19-y.o. motorcycle mechanic builds himself a two-stroke tracker…
The Kawasaki KX125 was the company’s 125cc motocross machine, a lightweight two-stroke weapon that competed for years against the likes of the Honda CR125, Suzuki RM125, and Yamaha YZ125 on MX tracks around the world. Launched in 1974, it would evolve heavily over the three decades, going from air- to liquid-cooled, from twin-shock rear suspension to Kawasaki’s “Uni-Trak” mono-shock system, and much more. It was a bike long-hailed as “easy-to-ride fast.”
For 1993, Kawasaki worked to lighten the KX, giving it an entirely new frame and a slew of weight-saving improvements that shaved about four pounds off the bike’s dry weight — not insignificant in this highly competitive 125 class. They also worked to get more midrange and top end out of the engine:
“On the track in ’93, the KX125 turned out to have one of the best powerbands in the class. The engine ran a lot snappier than in ’92…” –Tony Blazier, The Motocross Vault
While the CR125 was head and shoulder above the rest of the class in top end power, it was a much harder bike to ride, says Blazier.
“Bikes like the KX and RM that year were a lot easier to keep in the sweet spot.”
Enter our new friend Natthan Chasseray (@5temps), a 19-year-old motorcycle mechanic whose spannering career began at an incredibly early age:
“I started mechanics at 7 years old on a 1967 Moto Guzzi Dingo GT50.”
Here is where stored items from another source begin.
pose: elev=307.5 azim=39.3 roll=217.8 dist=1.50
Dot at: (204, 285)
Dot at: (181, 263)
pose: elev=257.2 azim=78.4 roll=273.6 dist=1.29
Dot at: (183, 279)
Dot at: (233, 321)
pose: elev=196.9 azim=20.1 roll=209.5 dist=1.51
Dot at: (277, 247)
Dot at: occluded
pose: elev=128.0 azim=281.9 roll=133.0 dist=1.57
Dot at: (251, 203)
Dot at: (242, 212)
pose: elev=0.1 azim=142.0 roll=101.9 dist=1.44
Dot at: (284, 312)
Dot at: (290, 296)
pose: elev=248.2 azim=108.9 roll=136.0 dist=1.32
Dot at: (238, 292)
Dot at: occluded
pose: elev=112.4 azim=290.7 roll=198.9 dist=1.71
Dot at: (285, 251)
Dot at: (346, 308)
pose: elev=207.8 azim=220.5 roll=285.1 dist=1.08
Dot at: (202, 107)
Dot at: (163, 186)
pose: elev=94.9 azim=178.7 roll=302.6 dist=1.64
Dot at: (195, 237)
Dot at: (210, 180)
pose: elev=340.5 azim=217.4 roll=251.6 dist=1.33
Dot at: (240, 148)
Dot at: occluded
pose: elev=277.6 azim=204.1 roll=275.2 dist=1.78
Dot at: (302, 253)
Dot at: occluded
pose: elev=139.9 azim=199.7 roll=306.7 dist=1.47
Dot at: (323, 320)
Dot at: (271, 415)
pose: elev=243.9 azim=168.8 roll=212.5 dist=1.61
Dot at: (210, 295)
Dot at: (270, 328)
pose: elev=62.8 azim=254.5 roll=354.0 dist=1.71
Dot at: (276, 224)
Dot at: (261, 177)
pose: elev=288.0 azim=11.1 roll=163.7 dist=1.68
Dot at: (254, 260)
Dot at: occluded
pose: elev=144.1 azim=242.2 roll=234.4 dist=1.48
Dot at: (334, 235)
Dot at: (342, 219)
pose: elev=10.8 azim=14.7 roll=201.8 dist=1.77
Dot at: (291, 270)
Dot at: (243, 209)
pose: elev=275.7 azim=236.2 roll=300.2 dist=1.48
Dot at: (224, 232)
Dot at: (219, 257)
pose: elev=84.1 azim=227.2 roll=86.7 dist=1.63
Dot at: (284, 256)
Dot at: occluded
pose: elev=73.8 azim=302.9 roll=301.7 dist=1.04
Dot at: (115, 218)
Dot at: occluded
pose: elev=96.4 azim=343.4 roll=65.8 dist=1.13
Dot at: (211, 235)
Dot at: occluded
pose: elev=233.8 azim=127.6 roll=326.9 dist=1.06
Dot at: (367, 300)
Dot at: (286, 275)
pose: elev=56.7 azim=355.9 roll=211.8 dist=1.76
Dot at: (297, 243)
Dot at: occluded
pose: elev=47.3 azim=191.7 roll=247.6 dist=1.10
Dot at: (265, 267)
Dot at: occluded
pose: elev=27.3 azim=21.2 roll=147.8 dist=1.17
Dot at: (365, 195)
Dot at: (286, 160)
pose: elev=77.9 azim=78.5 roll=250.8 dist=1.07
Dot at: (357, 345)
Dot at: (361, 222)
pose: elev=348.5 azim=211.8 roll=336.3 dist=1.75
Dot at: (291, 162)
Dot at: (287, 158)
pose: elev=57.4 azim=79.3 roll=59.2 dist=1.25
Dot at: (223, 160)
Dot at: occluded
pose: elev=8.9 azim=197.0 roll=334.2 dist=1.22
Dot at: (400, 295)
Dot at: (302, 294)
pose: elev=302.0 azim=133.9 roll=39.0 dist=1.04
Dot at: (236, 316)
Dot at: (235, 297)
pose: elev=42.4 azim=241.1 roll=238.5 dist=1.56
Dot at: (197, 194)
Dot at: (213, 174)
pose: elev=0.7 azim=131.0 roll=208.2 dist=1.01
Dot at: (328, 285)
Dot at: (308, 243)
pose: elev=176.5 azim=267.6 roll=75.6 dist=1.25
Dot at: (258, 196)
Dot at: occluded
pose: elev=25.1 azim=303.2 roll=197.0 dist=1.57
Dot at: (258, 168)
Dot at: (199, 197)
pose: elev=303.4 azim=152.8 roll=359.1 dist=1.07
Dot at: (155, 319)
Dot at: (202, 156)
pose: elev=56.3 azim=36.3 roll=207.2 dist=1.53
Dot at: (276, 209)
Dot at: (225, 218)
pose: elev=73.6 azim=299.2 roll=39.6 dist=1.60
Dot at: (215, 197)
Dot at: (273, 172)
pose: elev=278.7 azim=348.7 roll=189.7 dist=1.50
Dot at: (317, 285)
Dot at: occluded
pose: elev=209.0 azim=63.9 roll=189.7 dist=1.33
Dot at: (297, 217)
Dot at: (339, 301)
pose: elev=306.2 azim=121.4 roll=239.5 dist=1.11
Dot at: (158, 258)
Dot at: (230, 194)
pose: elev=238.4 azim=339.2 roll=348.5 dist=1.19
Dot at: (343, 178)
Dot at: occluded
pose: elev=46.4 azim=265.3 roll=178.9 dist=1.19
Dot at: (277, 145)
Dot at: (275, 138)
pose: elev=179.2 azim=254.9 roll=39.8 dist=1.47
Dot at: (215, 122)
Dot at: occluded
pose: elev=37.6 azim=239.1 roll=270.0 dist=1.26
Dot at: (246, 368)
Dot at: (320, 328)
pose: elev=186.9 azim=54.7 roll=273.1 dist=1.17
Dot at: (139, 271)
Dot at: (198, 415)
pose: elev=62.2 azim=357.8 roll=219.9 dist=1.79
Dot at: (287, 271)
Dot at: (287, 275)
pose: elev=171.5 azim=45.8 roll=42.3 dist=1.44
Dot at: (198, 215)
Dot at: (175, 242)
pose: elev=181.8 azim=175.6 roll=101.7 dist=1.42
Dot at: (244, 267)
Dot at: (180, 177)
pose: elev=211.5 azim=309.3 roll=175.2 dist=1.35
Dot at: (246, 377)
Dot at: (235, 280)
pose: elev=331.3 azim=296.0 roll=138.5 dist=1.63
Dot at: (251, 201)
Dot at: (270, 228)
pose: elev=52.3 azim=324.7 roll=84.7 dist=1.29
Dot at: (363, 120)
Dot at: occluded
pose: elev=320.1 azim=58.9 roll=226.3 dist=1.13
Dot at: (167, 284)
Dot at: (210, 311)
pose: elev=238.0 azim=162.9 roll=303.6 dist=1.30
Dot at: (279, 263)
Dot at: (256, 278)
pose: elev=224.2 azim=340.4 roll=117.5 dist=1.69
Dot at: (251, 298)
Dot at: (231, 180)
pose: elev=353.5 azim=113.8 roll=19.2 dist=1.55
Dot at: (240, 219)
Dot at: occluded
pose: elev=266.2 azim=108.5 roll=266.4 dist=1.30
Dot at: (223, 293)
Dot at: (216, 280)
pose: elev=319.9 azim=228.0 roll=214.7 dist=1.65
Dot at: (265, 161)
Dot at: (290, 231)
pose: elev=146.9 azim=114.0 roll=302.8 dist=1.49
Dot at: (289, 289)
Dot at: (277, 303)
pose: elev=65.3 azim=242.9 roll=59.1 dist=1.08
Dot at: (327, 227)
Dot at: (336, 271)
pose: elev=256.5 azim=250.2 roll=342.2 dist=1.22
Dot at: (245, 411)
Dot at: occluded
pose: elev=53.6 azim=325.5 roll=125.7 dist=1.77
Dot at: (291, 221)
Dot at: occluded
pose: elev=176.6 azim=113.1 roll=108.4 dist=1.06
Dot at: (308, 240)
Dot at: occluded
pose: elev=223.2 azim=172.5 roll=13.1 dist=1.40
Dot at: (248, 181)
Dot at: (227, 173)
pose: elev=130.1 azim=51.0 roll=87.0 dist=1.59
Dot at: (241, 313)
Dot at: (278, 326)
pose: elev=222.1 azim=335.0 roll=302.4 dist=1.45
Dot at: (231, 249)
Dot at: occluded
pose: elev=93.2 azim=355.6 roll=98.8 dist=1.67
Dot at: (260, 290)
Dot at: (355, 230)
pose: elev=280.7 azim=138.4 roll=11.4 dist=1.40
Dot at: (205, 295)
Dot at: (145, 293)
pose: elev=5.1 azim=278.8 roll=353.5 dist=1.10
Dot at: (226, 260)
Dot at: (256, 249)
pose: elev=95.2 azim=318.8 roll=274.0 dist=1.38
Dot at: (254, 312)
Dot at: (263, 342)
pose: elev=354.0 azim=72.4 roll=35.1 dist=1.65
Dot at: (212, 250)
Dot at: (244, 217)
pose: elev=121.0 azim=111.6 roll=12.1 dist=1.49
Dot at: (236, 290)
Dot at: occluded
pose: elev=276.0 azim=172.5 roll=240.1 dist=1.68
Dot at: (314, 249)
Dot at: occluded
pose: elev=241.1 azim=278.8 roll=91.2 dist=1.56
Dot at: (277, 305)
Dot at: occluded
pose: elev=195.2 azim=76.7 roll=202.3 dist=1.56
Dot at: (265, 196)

Today he works at Maurice Garage, a vintage motorcycle workshop in Colombes, in the northwestern suburbs of Paris. He’d been wanting to ride flat track for several years, so he picked up a 1994 KX125 to transform into a tracker:
“I built this bike to do flat track, and I wanted to keep the curves of the 80s Kawasaki sportbikes (500/750 h1/h2), with paint that pops in the sun, while having a modern and sporty touch.”
Natthan carried out most of the work himself, cutting and reworking the subframe to fit the tank and fiberglass tail, fitting a set of Yamaha WR250F forks, a newer 2006 KX swingarm, and 19-inch wheels — de rigueur for flat track. The suspension was tuned precisely for his weight and riding style, and he also overhauled the engine, taking peak horsepower from 24 to 35 hp.
He’s nicknamed this two-stroke tracker “The Grinch,” and she’s a hoot to ride:
“It is very light and very handy, but when the exhaust valve opens the beast is released, and the bike only asks to go up to the switch at 15000 rpm.”
Below, we talk to Natthan for more details on the build.
Kawasaki KX125 Tracker: Builder Interview
• Please tell us a bit about yourself, your history with motorcycles, and your workshop.
My name is Natthan, I’m 19 — I work at Maurice Garage. I have been passionate about old mechanics since my youngest age, so I started mechanics at 7 years old on a 1967 Moto Guzzi Dingo GT50.
• What’s the make, model, and year of the donor bike?
This is a 125 KX from 1994.
• Why was this bike built?
It’s a personal project because I’ve wanted to do flat track for several years.
• What was the design concept and what influenced the build?
I built this bike to do flat track, and I wanted to keep the curves of the 80s Kawasaki sportbikes (500/750 h1/h2), with paint that pops in the sun, while having a modern and sporty touch.
• What custom work was done to the bike?
All the modifications were made by me except for the paint as well as the saddle, the numbers, and the headlight plate, and some engine parts.
The frame has been cut in half to fit the tank and the shell. A 250 WRF fork has been adapted as well as a shock absorber and a 2006 KX swingarm.
An engine preparation to go from 24hp to 35hp has been carried out. 19″ rims were also fitted. The suspensions has been prepared to perfectly balance the bike for my weight.
• Does the bike have a nickname?
I called her “The Grinch.”
• Can you tell us what it’s like to ride this bike?
It is very light and very handy, but when the exhaust valve opens the beast is released, and the bike only asks to go up to the switch at 15000 rpm.
• Was there anything done during this build that you are particularly proud of?
I think I’m proud of everything and especially the result.